BIOS Upgrade Tip: Make rEFInd your UEFI fallback boot option

Hi all -

So I manually copied esp/EFI/refind/refind_x64.efi to esp/EFI/BOOT/BOOTX64.EFI ( esp is your EFI boot partition, in my case mounted at /boot/efi, so the full path was /boot/efi/EFI/BOOT/BOOTX64.EFI ). After upgrading my BIOS from 3.10 to 3.17, instead of having to do the F3 trick to pick a bootloader manually, the fallback copy of refind automatically gave me a small menu to choose what efi to boot next, including the original rEFInd entry that got forgotten on the BIOS upgrade.

If you do want to use rEFInd as your daily driver, be sure to do sudo refind-install again after the BIOS update to put the regular rEFInd boot entry back in the frameworks’ NVRAM entries.

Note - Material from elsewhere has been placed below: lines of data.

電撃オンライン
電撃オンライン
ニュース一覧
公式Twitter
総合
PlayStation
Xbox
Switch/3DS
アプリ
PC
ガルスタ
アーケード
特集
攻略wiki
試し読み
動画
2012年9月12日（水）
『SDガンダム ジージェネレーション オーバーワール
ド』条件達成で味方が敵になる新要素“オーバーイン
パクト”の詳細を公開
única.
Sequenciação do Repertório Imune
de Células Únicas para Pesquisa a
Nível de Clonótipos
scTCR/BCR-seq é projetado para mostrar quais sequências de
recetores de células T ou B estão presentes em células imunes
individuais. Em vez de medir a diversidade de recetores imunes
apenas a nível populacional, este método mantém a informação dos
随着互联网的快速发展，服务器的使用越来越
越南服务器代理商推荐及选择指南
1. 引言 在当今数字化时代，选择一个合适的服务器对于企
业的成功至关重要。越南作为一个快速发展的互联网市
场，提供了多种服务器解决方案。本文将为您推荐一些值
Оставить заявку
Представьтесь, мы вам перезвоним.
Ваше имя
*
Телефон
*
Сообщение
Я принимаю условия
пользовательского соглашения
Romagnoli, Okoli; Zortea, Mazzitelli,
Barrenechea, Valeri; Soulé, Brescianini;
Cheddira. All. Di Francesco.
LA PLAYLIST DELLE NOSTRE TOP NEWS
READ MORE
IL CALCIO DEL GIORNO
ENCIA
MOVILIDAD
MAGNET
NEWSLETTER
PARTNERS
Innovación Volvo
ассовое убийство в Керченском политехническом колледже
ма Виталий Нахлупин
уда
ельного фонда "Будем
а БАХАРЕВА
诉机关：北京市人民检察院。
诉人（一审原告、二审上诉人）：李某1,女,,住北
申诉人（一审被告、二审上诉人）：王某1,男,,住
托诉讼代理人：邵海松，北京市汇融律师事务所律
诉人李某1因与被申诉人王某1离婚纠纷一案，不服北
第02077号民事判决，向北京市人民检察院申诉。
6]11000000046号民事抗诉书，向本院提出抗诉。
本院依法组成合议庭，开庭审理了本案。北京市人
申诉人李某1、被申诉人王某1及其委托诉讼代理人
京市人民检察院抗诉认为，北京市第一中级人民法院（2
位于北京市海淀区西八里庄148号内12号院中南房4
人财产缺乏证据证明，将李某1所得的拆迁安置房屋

Not a big deal if you forget, you just have to do the fallback rEFInd → regular rEFInd shuffle until you do.

Even if you do not want to use rEFInd as your daily EFI boot entry, having rEFInd in the fallback location and in the regular location will also help you if you bork GRUB completely. Had to use this trick to help a friend after their computer died during a kernel update and before GRUB got updated correctly. She’s now a convert to rEFInd too lol.

rEFInd should be easy to install in most linux distros.

2 Likes

Caveat is that rEFInd does not support decryption at boot.

Edit:
(Old rEFInd user by the way. The graphical boot menu with OS icon was slick, but had fallback to GRUB.)

Mayve a systemd-boot based alternative would be nice.